After a six-day audit by third party, independent certification body, Control Union Certifications, Daabon's four palm oil estates in Northern Colombia, including 122 smallholder farms who supply the mill, were given the green light for compliance to RSPO Next.
RSPO Next at a glance
Deforestation: New plantations can only be grown in areas with low carbon stocks and areas must be set aside for conservation.
Forest fires: While previous criteria included a simple ban on the use of fires except as a last case resort, Next growers must also have plans to prevent, monitor and combat fire on and around plantations.
Peatlands: Growers must not plant on peatland.
Greenhouse gases (GHGs): GHGs must be monitored, managed and reduced across the whole organisation and publically reported.
Labour rights: Members must negotiate a compensation package for workers in countries where there is no defined decent living wage.
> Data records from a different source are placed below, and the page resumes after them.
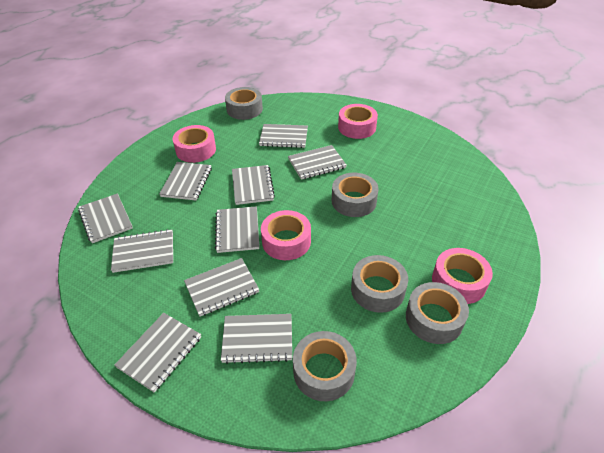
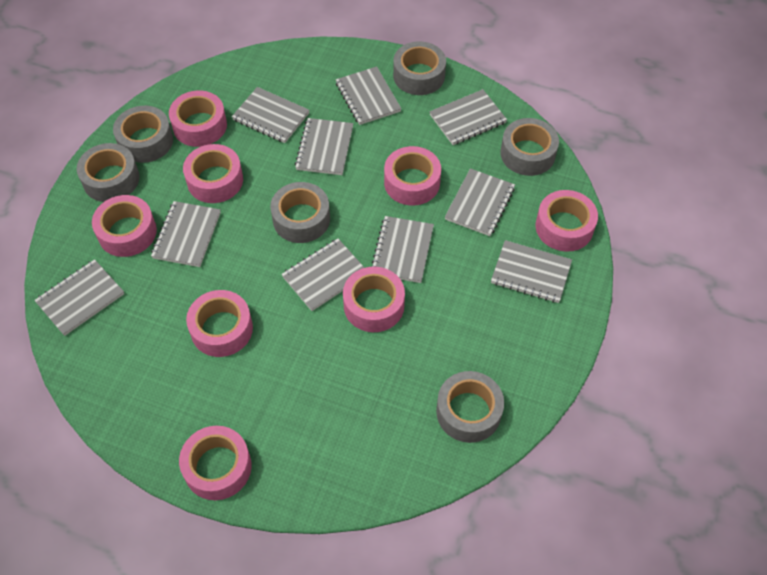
grey tape: 5 -> 6
pink tape: 4 -> 8

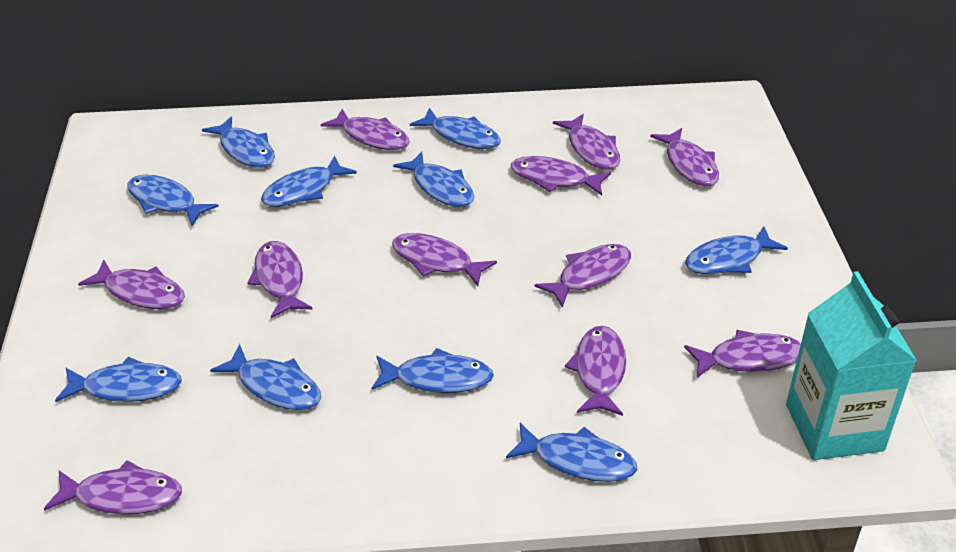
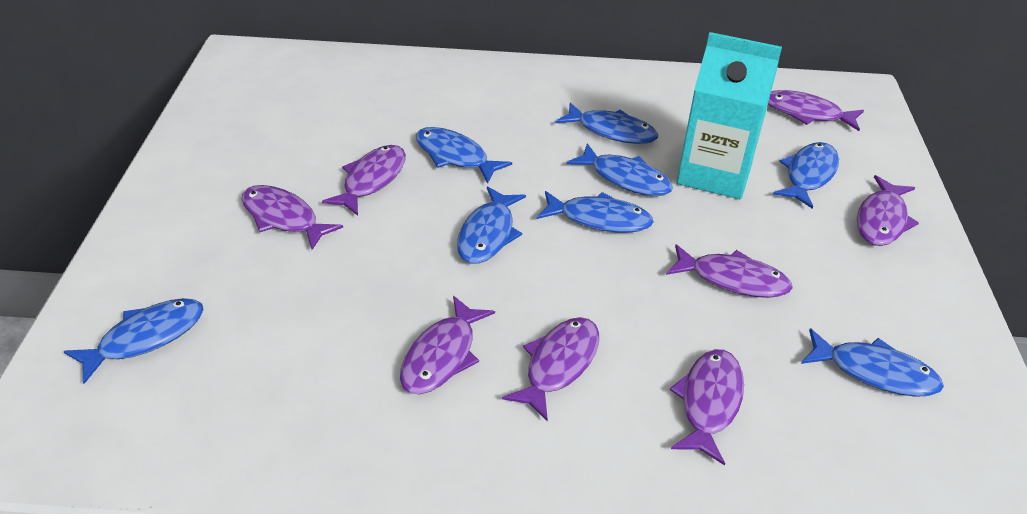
blue fish: 10 -> 8
purple fish: 11 -> 8

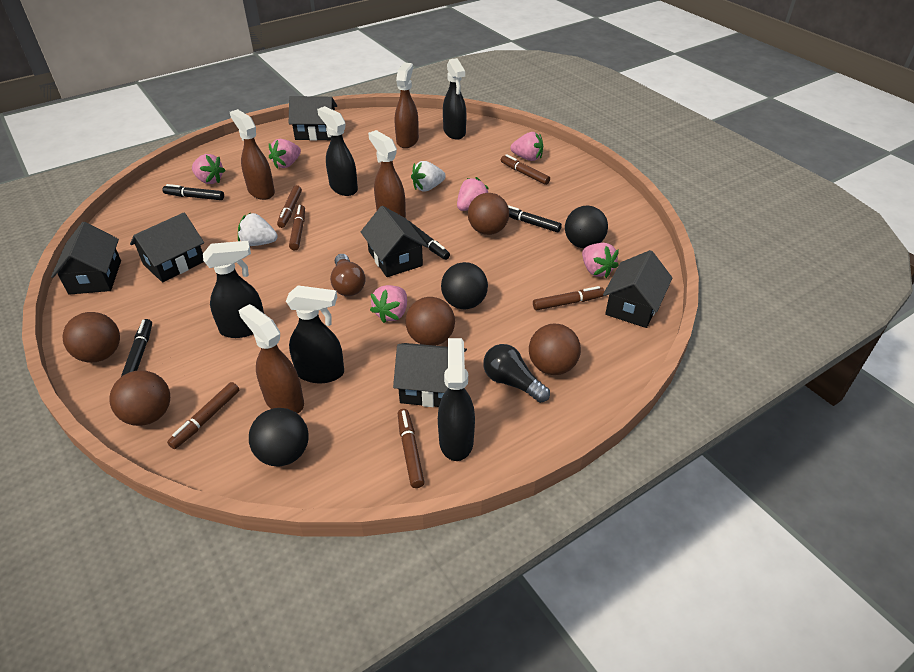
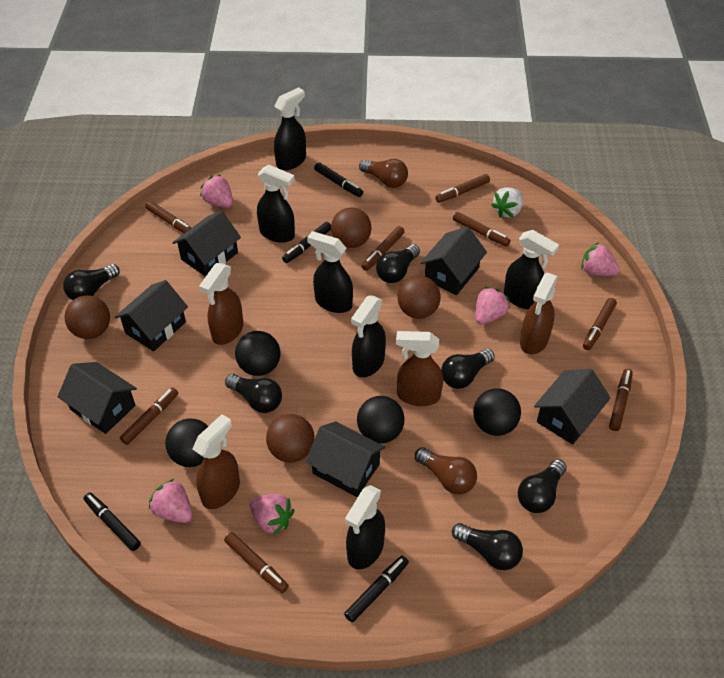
black ball: 3 -> 4
black light bulb: 1 -> 6
black spray bottle: 5 -> 6
brown ball: 5 -> 4
brown light bulb: 1 -> 2
brown marker: 6 -> 8
pink strawberry: 6 -> 5
white strawberry: 2 -> 1

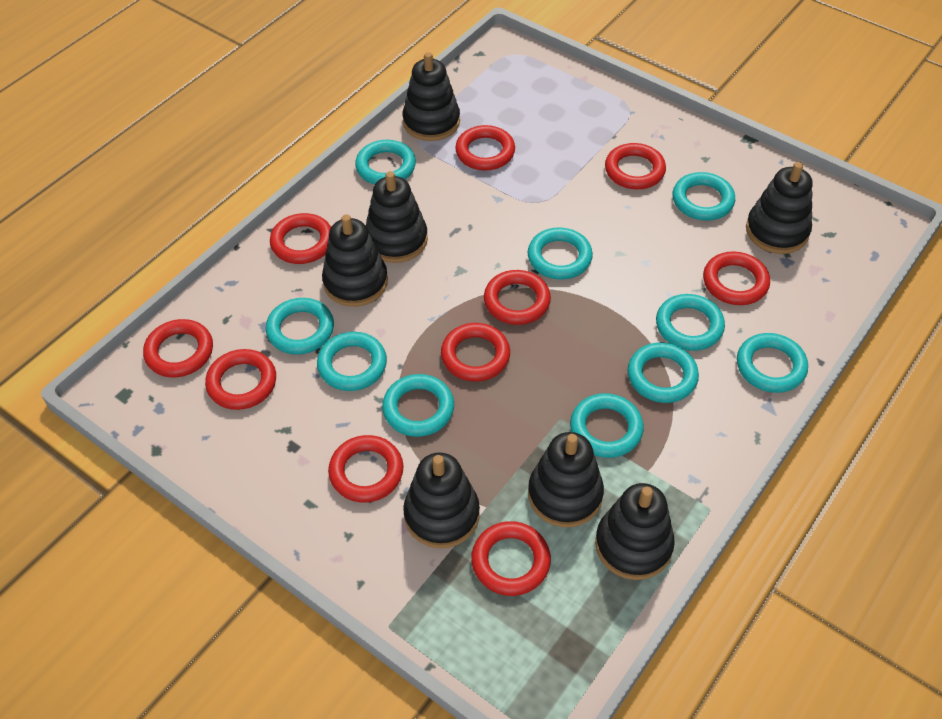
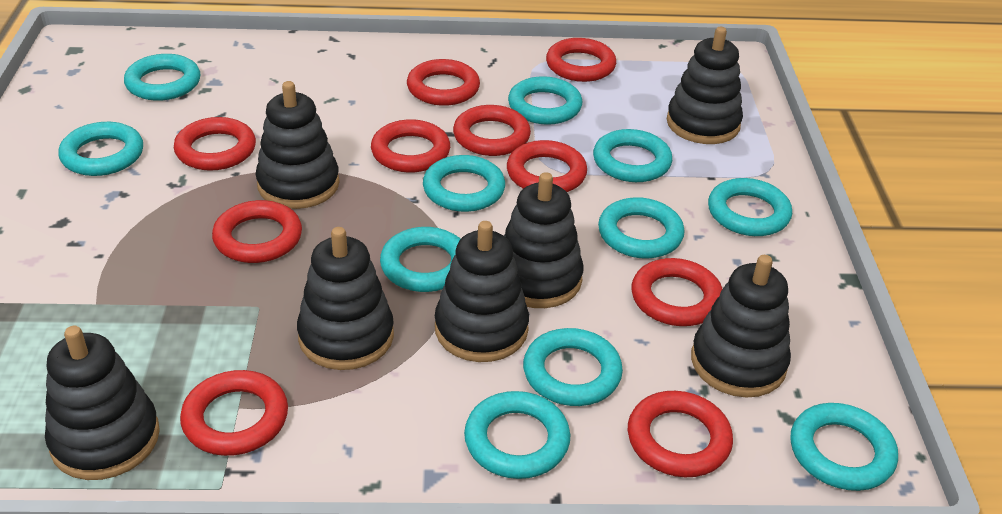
turquoise ring: 10 -> 11

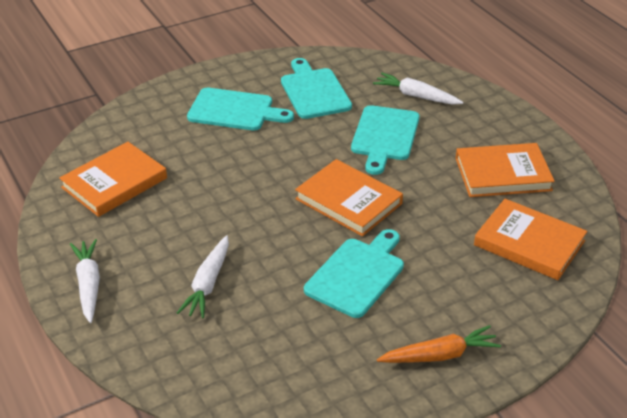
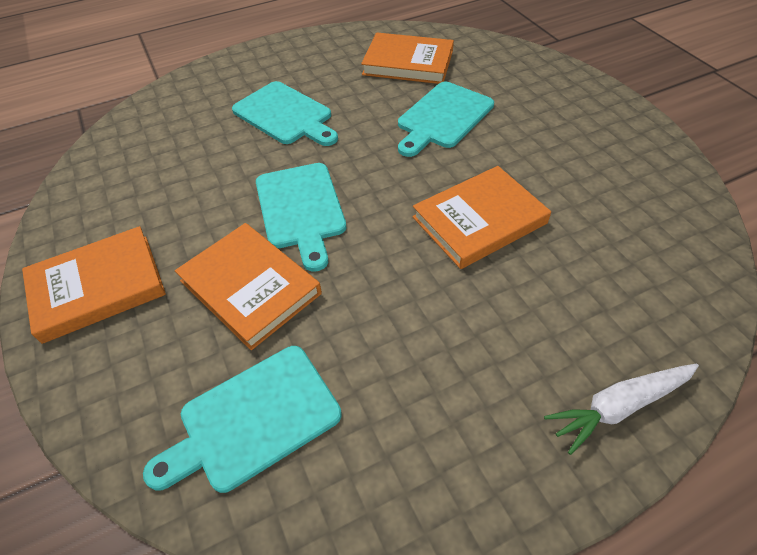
orange carrot: 1 -> 0
white carrot: 3 -> 1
Pesticides: Paraquet, linked with Parkinson’s disease and banned in the EU, is not permitted.
A full set of the additional criteria can be seen here.
Headquartered in Santa Maria, Colombia, Daabon’s oil palm plantation of around 9,950 hectares has been RSPO-certified since 2010, producing Identity Preserved sustainable palm oil.
'Challenging but doable'
The CEO of Daabon, which also grows coffee, cocoa and bananas, Manuel Julian Dávila, said achieving the RSPO Next add-on reconfirmed the agri-food firm's commitment to sustainability. “We are especially proud to be the first group globally, together with our 122 small farmers, to show that RSPO NEXT Certification is challenging, but doable, also for smallholders.”
RSPO NEXT policy was drawn up at the end of 2015. According to Stefano Savi, RSPO's global outreach and engagement director, the lapse in time between its creation and its uptake by industry is down to RSPO's consensus-based modus operandi.
“Policies are important but building a solid system of implementation, based on consensus, is even more crucial and can take time," he told FoodNavigator.
“This is why over the last one and a half years we have clarified RSPO NEXT processes and trained certification bodies to be able to perform the certification. On the grower side, certification also takes time from the initial audit, through the closure of any non-compliances and final certification."
100% of Daabon mills and supply base will be RSPO Next certified for a period of five years as long as the Colombian firm passes the annual assessment that checks compliancy with RSPO’s Principles and Criteria.
The RSPO is keen to see the add-on spread among other palm oil suppliers who are willing and able to sign up to RSPO NEXT to commit to it, said Savi, while stressing it was “not a ‘one-size-fits-all’ for all RSPO members”.
No south-east Asian Next certifications yet - but IOI makes public pledge
“Growers [from other regions such as Indonesia and Malaysia] have indeed expressed interest, and there have also been public pledges towards achieving RSPO NEXT certification,” he said, citing the example of the IOI Group.
“There is always room for more. We believe the best way to pull the palm oil supply chain towards RSPO NEXT certification, is for buyers to make a commensurate effort to source RSPO NEXT and certified sustainable palm oil –this boosts demand and creates incentives for growers to certify through RSPO NEXT.”